Until a few decades ago, many certified divers still wrote down their dive tables with pen and paper. Handwritten algorithms tracked depth and time, ensuring these underwater explorers knew how to dive — and surface — safely.
The advent of dive computers in the late 1980s made such calculations unnecessary, and soon the majority of divers around the world had the “unattractive, chunky gray case” strapped to their wrists, Dive Magazine wrote.
Now divers can get all of these features from the Apple Watch Ultra.
On Nov. 28, Apple launched the Oceanic+ app and claims it turns the tech company’s powerful watch into a “fully capable and easy-to-use dive computer,” the press release said.
Apple worked with Huish Outdoors to design the app for its new Watch, which was discontinued this year. The Apple Watch Ultra already comes with a depth gauge and water temperature sensors, and remains waterproof up to 40 meters.
By pairing it with the Oceanic+ app, users benefit from advanced features, such as dive planning and a complete post-dive experience.
“There is now a companion that communicates clear and timely information to divers,” said Andrea Silvestri, vice president of product development and design at Huish Outdoors, in the press release.
Silvestri, who spearheaded the creation of the Oceanic+ app, said “there has never been anything like this in scuba diving before”.
Design and features of the Oceanic+ app
After extensive testing, Silvestri said the Apple Watch Ultra was as intuitive as a dive computer. This makes it easier to focus on the experience instead of clicking complicated buttons or doing mental calculations.
Apple Watch Ultra is certified to WR100 and EN 13319, an internationally recognized standard for diving accessories, including depth gauges, the company said. Apple also clarified that its screen remains bright and visible in water.
Wearers can customize the watch’s Action button to launch the Oceanic+ app on the pre-dive screen. During a dive, pressing the Action button will mark a compass bearing. In the app’s dive planner, users can set surface time, depth and gas. Then the app calculates their no-decompression (no-decompression) time – a metric used to determine a time limit for a diver at a certain depth.
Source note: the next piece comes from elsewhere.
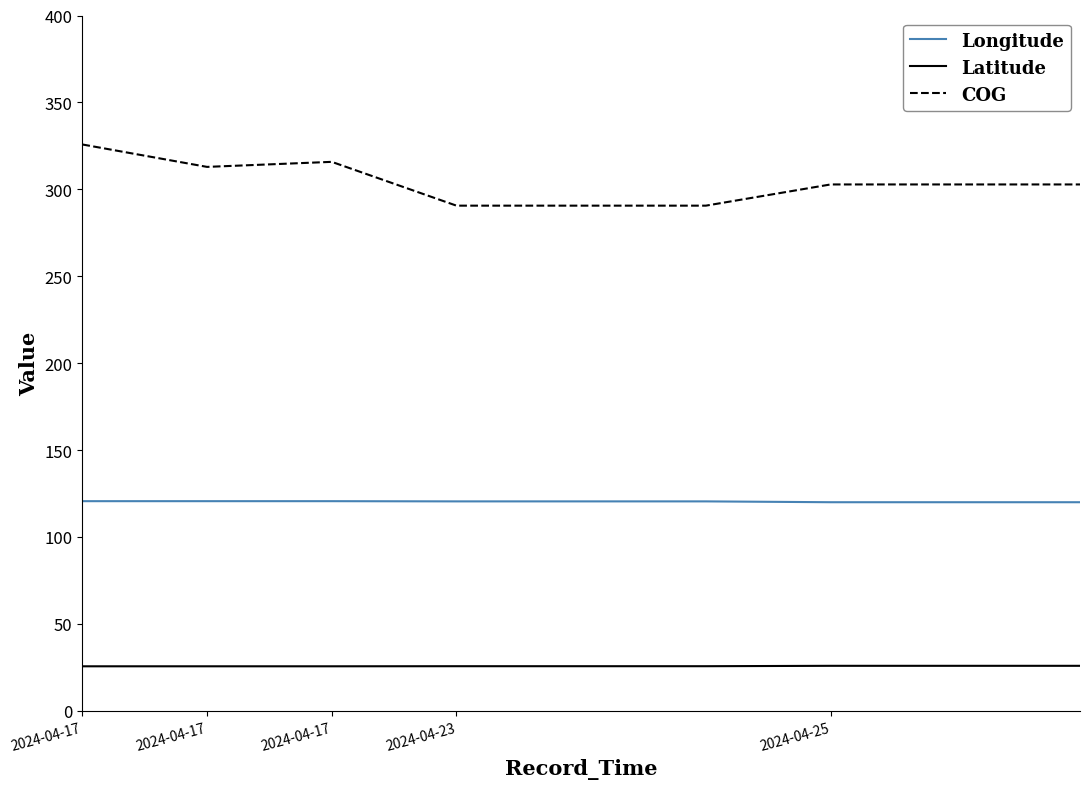

What is the minimum value shown in the chart?

25.6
A long list of functions continues from there. According to Apple, the dive planner shows dive conditions, such as tides and water temperature. It also gives up-to-date information from external sources, including visibility and currents. Once the dive is over, users can view a collection of data about their experience, from a map with GPS entry and exit locations to other graphs of depth and temperature changes.
Silvestri highlighted the app’s haptic feedback, which uses vibrations to “tap” users on the wrist to send notifications.
“We made the experience very personal,” he said. “It’s like a little nudge to guide you.”
Oceanic+ app: price and availability
Interested in trying the app? It is available for download on the App Store.
However, you’ll need an $800 Apple Watch Ultra first, though, if you don’t already have one. It should also work on watchOS 9.1 paired with some iPhones (not older than iPhone 8, for example).
The app’s basic functions, such as depth and time, are free. But for the more serious ones – decompression tracking, tissue loading, location planner and unlimited logbook capacity – you’ll have to pay a subscription.
It will cost you US$10 per month, or annually for $80 per year.